Saturday, October 29, 2011

Crock Pot and Meal Freezing Do's & Don'ts

I thought I would be a good idea before I started this crock pot/meal freezing adventure to get some guidelines.  Do I really know what can and cant be frozen?  When do you add pasta or rice?  Should you add pasta and rice?  What about cream cheese and coconut milk?  So I set out to get some answers.  Here is what I can up with after a massive search.

1- If you don't put enough food in the pot you can burn the meal.  Make sure you are using the right size for the amount of people you are cooking for and how much food you are cooking.

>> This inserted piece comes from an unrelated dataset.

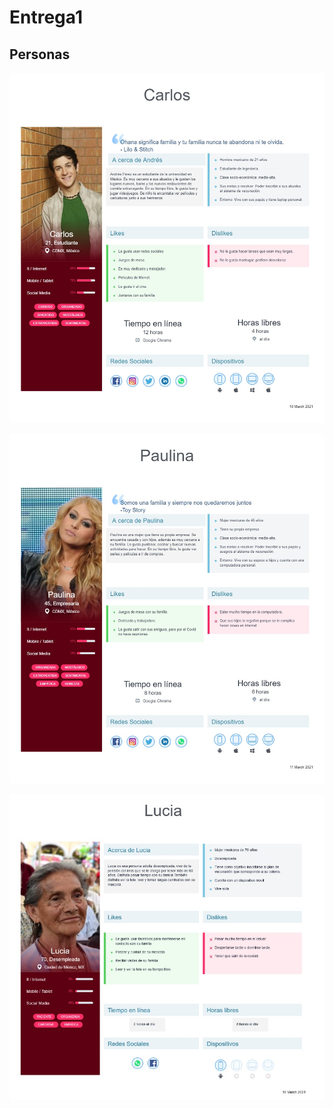# Entrega1

## Personas 

![Persona 1](https://github.com/ADSI-ITAM-2021/Vaccine_Sysytem_JEDD/blob/main/Imagenes/Persona%201.jpeg)


![Persona 2](https://github.com/ADSI-ITAM-2021/Vaccine_Sysytem_JEDD/blob/main/Imagenes/Persona%202.jpeg)


![Persona 3](https://github.com/ADSI-ITAM-2021/Vaccine_Sysytem_JEDD/blob/main/Imagenes/Persona%203.jpeg)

2- Browning meat and softening the veggies may take a bit more time, but adds to the flavor.

3- Either spray the pot with nonstick spray or use a crock pot bag.  Makes for easier clean up.

4- Cut root veggies into about 1" squares to insure they are done in the same amount of time as the meat.  Also layer the root veggies on the bottom with the meat on top since they are slower cooking.

5- Put all your solids in first.  Then add your liquid.

6- Check for food doneness so it doesn't overcook.

7- Add the tender veggies, pasta, rice, seafood, dairy and fresh herbs in the last 30-60 minutes.

8- If you are using the herbs for flavor only, put them in a cheesecloth bag for easy retrieval.

9- Pre cook ground meat and sausage to render out most of the fat.

10- Don't preheat until recipe states otherwise.

11- Don't add frozen veggies, it can mess with the temperature

12- Don't fill the pot more then 3/4 full because the contents will expand while cooking.

13- Keep the lid on.

14- Don't reheat in the crock pot, the food could spoil.

15- Don't freeze the following: raw potatoes (can turn black), sour cream, lettuce, mayo and fully cooked pasta (under cook pasta if you are going to freeze it).

16- Label.. Label.. Label

17- Trim the fat off the meat to be frozen

So I hope this helps me and you make better meals.  Now that I have some guidelines, I'm ready to start.